和也は相変わらずむせてる私の背中を擦りながら、何やら考え込んでいる。
「何で凛が和也の恋愛事情に口出しすんの?幼馴染みだからってそこまで口出すのおかしいだろ?」
愁程じゃないけど、髪を明るく染めた男の子がそう言った。
私は昨日聞いた和也の言葉を思い出し、複雑な気持ちになった。
凛だってきっと、言いたくて言ってる訳じゃない。
自分が嫌な思いをしたから、忠告してくれているだけなのだ。
この子は、きっとその理由を知らないからそう言ってるだけだろう。
でもそれは、私が言って良い事じゃない。
何だかどんよりとした空気に、何故か居心地が悪くなる。
暫くの沈黙の後、静寂を解いたのは和也の言葉だった。
「凛、お前には色々と迷惑かけたし、悪いと思ってるよ。
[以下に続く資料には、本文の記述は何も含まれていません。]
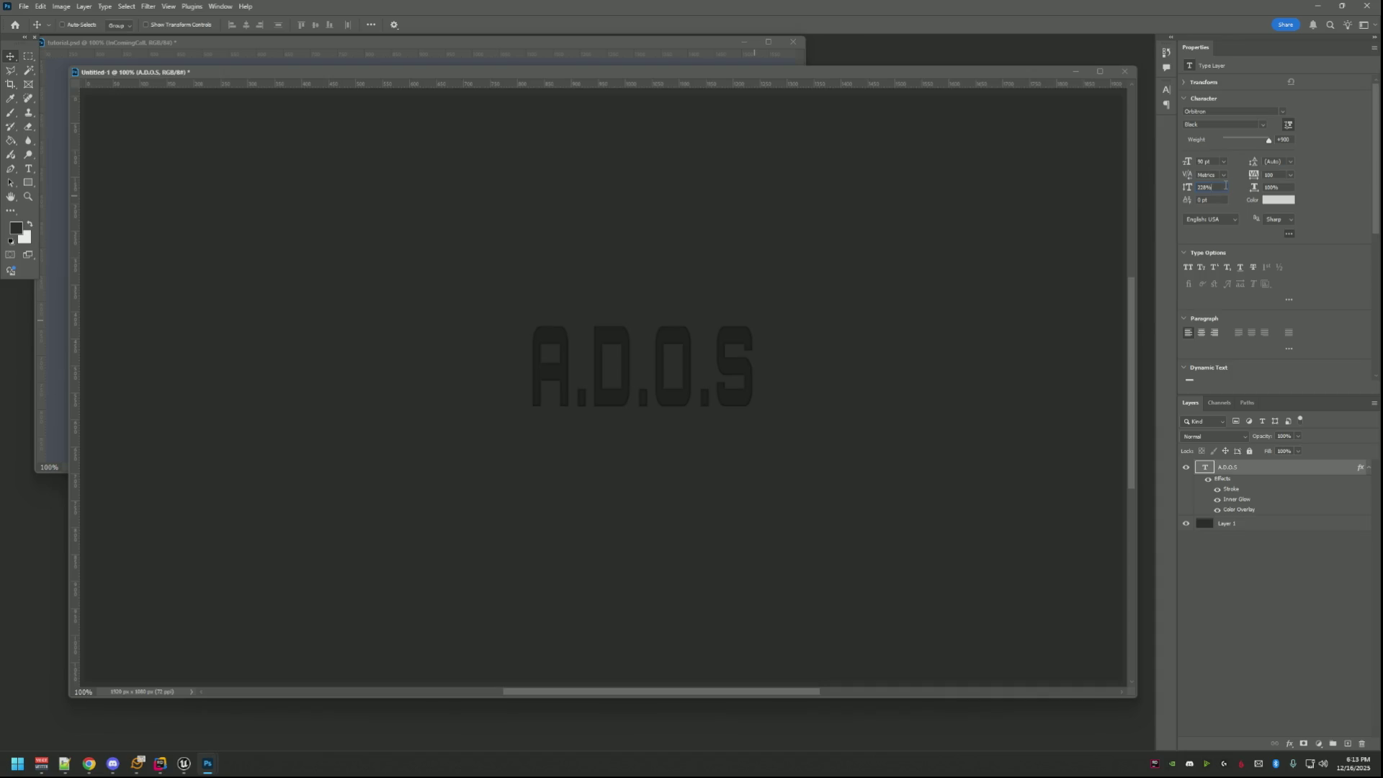
pyautogui.click(1224, 187)
pyautogui.write('0')
pyautogui.press('Return')
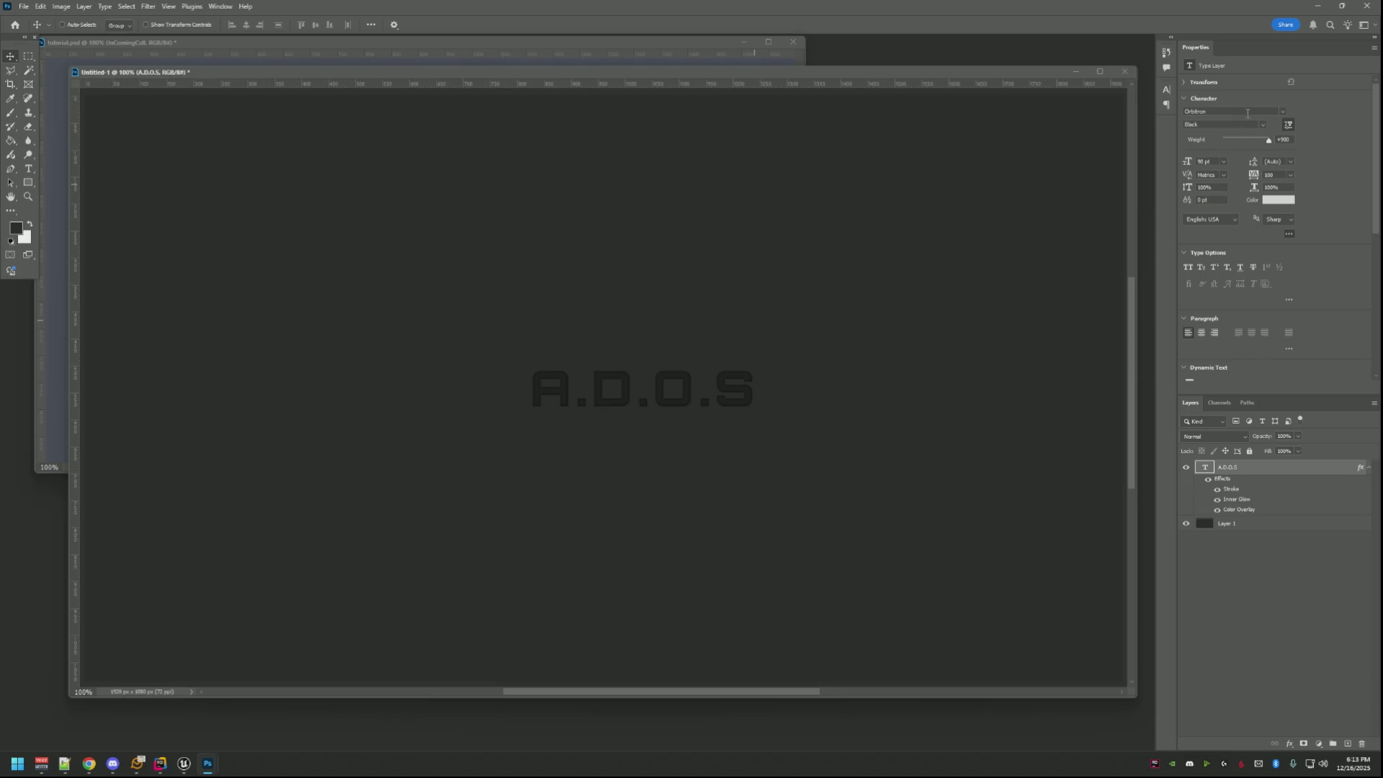
# Enlarge the text to 110 pt and nudge it slightly left on the canvas.
pyautogui.click(1218, 160)
pyautogui.write('110')
pyautogui.press('Return')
だけど、俺達もちゃんと反省したし、同じ間違いはもうしない。」
「だったら、学校では凛にもかなうにも構わないで!」
「いや、それはもうやめようや。凛も前みたいに一緒に遊ぼうぜ。凛にもかなうにも、嫌な思いさせない。何があってもちゃんと守るから。」
和也は静かにそう言った。
その真剣な声音は、多分凛にもきちんと伝わっていると思った。